Job A:
Please repeat the opening part of the records below, from their first line through the line containing "В данной статье", with both of those lines included.

Arm in ARM with VM Backups

With all the interesting announcements with BUILD this week, you might have missed this which, to me, signals that the end is near for the wait for Azure Backup and DR related features to be available in “Azure v2” aka Azure Resource Manager.

Now in public preview: Azure Backup for ARM VMs!  Check out the full post with instructions on how to get started – https://azure.microsoft.com/en-us/documentation/articles/backup-azure-vms-first-look-arm/

Seeing some of the these features being ported over means that organizations looking to start out using the cloud to supplement there on-prem backup and recover plans aren’t locked into the Azure Service Manager model.

No word yet on the big guns like Azure Site Recovery, but being able to snapshot an Azure VM for backup purposes making moving some on-prem workloads to the cloud much easier!

 

Today I Learned: Azure Site Recovery Mobility Service

Today I learned that if you are switching from the legacy version of ASR to the new version of ASR, the Mobility Service version has a new revision, which would be expected.  However, you have to manually uninstall the older version from the servers you wish to protect.  Otherwise, the “push” installation just fails and doesn’t report anything really useful in the Azure portal.

When I went to manually install it on the server, I got better error messages from the application noting that a previous version of the service was installed and needed manual removal.

Perhaps I’ve just saved you some time one day.

Business Continuity and the Cloud

This week marks the start of TechNet on Tour, coming to twelve cities.   The full day workshops include lecture and hands-on-labs where you can learn about some of the ways you can utilize Microsoft Azure to help with your disaster recovery planning.
But let me tell you about the first “business continuity” plan I was part of.  It involved a stash of tapes, daily backups on a two week cycle with the Friday backups being held for a month.  The nightly backup job fit on two tapes and every morning, I ejected the tapes from the machine and dropped them in my bag.  They went home with me, across town, and came back every day to be swapped with latest ones.  Whenever I took a vacation, I designated an available person to perform the same task.
That was it.  The tapes were rarely looked at, the data never tested and fortunately, never needed.  We were partying like it was 1999. Because it was.
Still, the scenario isn’t uncommon.  There are still lots of small businesses, with only single locations and still lots of tapes out there.  But now, there is more data and more urgency for that data to be recovered as quickly as possible with as little loss as possible.  And there are still only 24 hours in the day. How annoying to arrive at work in the morning, only to find the overnight backup job still running.
As I moved through jobs and technologies evolved, we addressed the growing data and lack of time in many ways…  Adjusting backup jobs to capture less critical or infrequently changing data only over the weekends.  More jobs that only captured delta changes.  Fancier multiple-tape changers, higher density tapes, local “disk to disk” backups that were later moved to tape, even early “Internet” backup solutions, often offered by the same companies that handled your physical tape and box rotation services.
We also chased that holy-grail of “uptime”.  Failures weren’t supposed to happen if you threw enough hardware in a room.  Dual power supplies, redundant disk arrays, multiple disk controllers, UPS systems with various bypass offerings.  Add more layers to protect the computers, the data.

Input data:
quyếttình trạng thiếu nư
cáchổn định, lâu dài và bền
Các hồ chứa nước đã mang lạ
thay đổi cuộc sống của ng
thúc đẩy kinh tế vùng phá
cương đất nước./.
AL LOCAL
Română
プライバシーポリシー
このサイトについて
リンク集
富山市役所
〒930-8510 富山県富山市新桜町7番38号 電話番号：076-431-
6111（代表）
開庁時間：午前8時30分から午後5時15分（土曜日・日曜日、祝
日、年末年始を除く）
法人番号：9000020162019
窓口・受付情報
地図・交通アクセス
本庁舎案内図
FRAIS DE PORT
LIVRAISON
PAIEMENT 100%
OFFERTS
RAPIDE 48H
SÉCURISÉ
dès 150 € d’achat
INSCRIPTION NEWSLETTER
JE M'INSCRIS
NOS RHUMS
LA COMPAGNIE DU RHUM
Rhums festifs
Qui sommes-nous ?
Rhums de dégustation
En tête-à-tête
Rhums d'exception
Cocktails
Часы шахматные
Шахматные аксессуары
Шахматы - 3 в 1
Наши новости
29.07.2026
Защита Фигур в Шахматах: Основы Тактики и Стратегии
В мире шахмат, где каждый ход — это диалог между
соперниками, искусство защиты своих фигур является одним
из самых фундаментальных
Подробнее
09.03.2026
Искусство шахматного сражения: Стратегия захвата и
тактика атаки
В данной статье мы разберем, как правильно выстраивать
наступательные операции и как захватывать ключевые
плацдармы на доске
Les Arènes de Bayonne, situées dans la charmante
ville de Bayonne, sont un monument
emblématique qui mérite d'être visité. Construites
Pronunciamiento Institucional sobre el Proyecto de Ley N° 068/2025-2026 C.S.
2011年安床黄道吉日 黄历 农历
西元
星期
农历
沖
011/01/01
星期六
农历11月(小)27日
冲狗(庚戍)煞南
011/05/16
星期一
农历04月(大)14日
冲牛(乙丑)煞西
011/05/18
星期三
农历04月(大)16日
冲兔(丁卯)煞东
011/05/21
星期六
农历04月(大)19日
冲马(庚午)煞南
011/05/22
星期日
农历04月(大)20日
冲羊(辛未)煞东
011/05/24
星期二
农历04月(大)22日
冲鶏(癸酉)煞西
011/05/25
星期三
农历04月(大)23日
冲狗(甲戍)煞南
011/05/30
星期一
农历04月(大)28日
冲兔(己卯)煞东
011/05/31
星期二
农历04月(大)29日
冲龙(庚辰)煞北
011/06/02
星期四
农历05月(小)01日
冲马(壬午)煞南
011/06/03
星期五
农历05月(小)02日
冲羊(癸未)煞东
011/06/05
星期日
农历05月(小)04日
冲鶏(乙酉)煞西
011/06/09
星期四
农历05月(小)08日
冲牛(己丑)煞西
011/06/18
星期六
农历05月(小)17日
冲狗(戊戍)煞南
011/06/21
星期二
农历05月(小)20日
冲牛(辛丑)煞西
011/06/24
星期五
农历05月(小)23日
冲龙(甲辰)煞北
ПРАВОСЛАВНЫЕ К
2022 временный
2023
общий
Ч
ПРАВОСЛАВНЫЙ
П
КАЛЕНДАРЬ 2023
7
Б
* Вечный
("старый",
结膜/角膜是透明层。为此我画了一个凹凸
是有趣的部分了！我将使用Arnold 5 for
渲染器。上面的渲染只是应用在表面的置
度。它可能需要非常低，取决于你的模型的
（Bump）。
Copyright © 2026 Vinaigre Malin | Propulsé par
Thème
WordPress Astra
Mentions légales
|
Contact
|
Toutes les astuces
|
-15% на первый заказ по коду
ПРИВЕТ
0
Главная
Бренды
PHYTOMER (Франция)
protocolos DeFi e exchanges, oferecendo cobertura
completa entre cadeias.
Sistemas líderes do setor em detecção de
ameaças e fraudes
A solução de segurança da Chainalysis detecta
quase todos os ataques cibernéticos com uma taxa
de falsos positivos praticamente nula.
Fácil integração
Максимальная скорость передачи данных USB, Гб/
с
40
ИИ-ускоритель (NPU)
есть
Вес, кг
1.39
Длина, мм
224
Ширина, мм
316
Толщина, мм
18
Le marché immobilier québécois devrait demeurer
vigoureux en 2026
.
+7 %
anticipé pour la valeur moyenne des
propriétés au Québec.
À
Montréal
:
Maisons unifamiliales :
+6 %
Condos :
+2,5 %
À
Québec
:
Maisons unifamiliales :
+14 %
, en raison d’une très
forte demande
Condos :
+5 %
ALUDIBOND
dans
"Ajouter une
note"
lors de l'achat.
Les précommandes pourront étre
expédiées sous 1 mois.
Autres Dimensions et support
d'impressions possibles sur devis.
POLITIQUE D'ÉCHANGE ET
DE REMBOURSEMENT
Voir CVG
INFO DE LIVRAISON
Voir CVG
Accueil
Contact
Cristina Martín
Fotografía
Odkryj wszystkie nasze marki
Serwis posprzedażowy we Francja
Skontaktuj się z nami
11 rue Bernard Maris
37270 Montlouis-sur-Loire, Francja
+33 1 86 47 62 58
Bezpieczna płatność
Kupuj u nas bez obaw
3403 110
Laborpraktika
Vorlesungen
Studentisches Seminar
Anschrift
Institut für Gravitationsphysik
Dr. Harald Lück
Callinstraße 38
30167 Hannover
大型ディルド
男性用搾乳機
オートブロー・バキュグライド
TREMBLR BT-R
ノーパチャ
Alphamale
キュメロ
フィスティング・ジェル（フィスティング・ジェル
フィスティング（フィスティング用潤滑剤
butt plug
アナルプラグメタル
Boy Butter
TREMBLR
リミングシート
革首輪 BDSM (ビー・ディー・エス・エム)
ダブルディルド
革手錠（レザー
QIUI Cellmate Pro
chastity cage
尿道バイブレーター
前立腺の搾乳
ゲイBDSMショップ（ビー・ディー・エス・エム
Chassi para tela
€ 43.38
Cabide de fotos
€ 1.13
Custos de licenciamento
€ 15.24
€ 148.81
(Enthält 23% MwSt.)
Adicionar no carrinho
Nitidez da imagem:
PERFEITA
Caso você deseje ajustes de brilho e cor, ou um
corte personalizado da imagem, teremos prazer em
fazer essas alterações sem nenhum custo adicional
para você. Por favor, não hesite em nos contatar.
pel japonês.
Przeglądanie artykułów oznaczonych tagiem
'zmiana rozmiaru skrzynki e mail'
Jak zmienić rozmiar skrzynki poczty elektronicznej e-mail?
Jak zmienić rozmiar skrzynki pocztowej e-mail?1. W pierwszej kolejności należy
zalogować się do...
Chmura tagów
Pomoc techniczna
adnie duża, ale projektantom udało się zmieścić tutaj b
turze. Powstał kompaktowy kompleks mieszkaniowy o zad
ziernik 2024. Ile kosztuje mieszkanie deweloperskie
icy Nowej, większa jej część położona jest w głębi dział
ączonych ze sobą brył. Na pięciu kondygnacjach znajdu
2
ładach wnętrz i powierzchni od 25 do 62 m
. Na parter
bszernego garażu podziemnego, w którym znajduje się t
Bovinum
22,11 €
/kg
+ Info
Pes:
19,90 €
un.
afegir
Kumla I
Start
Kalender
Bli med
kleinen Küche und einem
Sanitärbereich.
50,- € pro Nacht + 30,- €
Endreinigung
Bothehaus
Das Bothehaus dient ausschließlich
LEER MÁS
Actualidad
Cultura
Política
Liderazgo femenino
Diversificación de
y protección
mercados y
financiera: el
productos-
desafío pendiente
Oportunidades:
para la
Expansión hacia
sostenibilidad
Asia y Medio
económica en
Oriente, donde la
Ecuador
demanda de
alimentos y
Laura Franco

Job B:
Write what comes next in the Azure backup blog text above, starting after its final sentence.

Response area A:
quyếttình trạng thiếu nư
cáchổn định, lâu dài và bền
Các hồ chứa nước đã mang lạ
thay đổi cuộc sống của ng
thúc đẩy kinh tế vùng phá
cương đất nước./.
AL LOCAL
Română
プライバシーポリシー
このサイトについて
リンク集
富山市役所
〒930-8510 富山県富山市新桜町7番38号 電話番号：076-431-
6111（代表）
開庁時間：午前8時30分から午後5時15分（土曜日・日曜日、祝
日、年末年始を除く）
法人番号：9000020162019
窓口・受付情報
地図・交通アクセス
本庁舎案内図
FRAIS DE PORT
LIVRAISON
PAIEMENT 100%
OFFERTS
RAPIDE 48H
SÉCURISÉ
dès 150 € d’achat
INSCRIPTION NEWSLETTER
JE M'INSCRIS
NOS RHUMS
LA COMPAGNIE DU RHUM
Rhums festifs
Qui sommes-nous ?
Rhums de dégustation
En tête-à-tête
Rhums d'exception
Cocktails
Часы шахматные
Шахматные аксессуары
Шахматы - 3 в 1
Наши новости
29.07.2026
Защита Фигур в Шахматах: Основы Тактики и Стратегии
В мире шахмат, где каждый ход — это диалог между
соперниками, искусство защиты своих фигур является одним
из самых фундаментальных
Подробнее
09.03.2026
Искусство шахматного сражения: Стратегия захвата и
тактика атаки
В данной статье мы разберем, как правильно выстраивать

Response area B:
Testing was something we wanted to do more often.  But it was hard justify additional hardware purchases to upper management.  Hard to find the time to set up a comprehensive test.   But we tried and often failed.  And learned.  Because each test or real outage is a great opportunity to learn.  Outages are often perfect storms… if only we had swapped out that dying drive a day before, if only that piece of hardware was better labeled, if only that was better documented… and each time we made improvements.
I remember, after a lengthy call with a co-location facility that wanted us to sign a year agreement even though we only wanted space for 3 months to run a recovery test, how I wished for something I could just use for the time I needed.  It’s been a little over 5 years since that phone call, but finally there is an answer and it’s “the cloud”.
Is there failure in the cloud? Of course, it’s inevitable. For all the abstractness, it’s still just running on hardware. But the cloud provides part of an answer that many businesses simply didn’t have even five years ago.  Business that never recovered from the likes of Katrina and other natural or man-made disasters, might still have a shot today.
So catch a TechNet Tour if it passes through your area.  Look at taking advantage of things like using the cloud as target instead of tape, or replicating a VM to Azure with Azure Site Recovery.  Even starting to dabble in better documentation or scripting with PowerShell to make your key systems more consistently reproducible will go a long way.  Do a “table top” dry run of your existing DR plan today.
Sysadmins don’t let other sysadmins drop  DLT tapes in their bags.  Let’s party like it’s 2015.  Because it is.

Summer Reads!

Ah, summertime…. Vacations, relaxing on the patio, fruit salads, sparkly drinks and learning. Right? I spent some time by the beach and the pool recently and then came back to a pile of interesting things I wanted to read or try out.

There are also two new video blogs available on Channel 9 that will keep adding new content you might want to check out.

TechNet on Tour – Disaster Recovery!

We technical evangelists are at it again!  This September and October, we will visit 10 cities to talk about using Microsoft Azure as part of your disaster recovery plan.

Attendees will receive a free Microsoft Azure pass and the opportunity to complete several disaster recovery related labs during the course of the workshop.
  • 9/1 – Seattle, WA
  • 9/3 – San Francisco, CA
  • 9/22 – Houston, TX
  • 9/29 – Charlotte, NC
  • 9/30 – Malvern, PA
  • 10/6 – Indianapolis, IN
  • 10/7 – Tampa, FL
  • 10/8 – New York, NY
  • 10/14 – Irvine, CA
  • 10/16 – Dallas, TX
Register now to join in!

I’ve Got Nothing: The DR Checklist

So what do you have to lose?  If you’ve been reading along with the blog series, I hope you’ve been thinking a bit about ways you can bring your disaster recovery plans to the next level. My first post in the series on what to consider might have gotten you started on some of the items in this list. If you need some ideas of where to go next, or if you happen to be just starting out, here is a even longer list of things you might need.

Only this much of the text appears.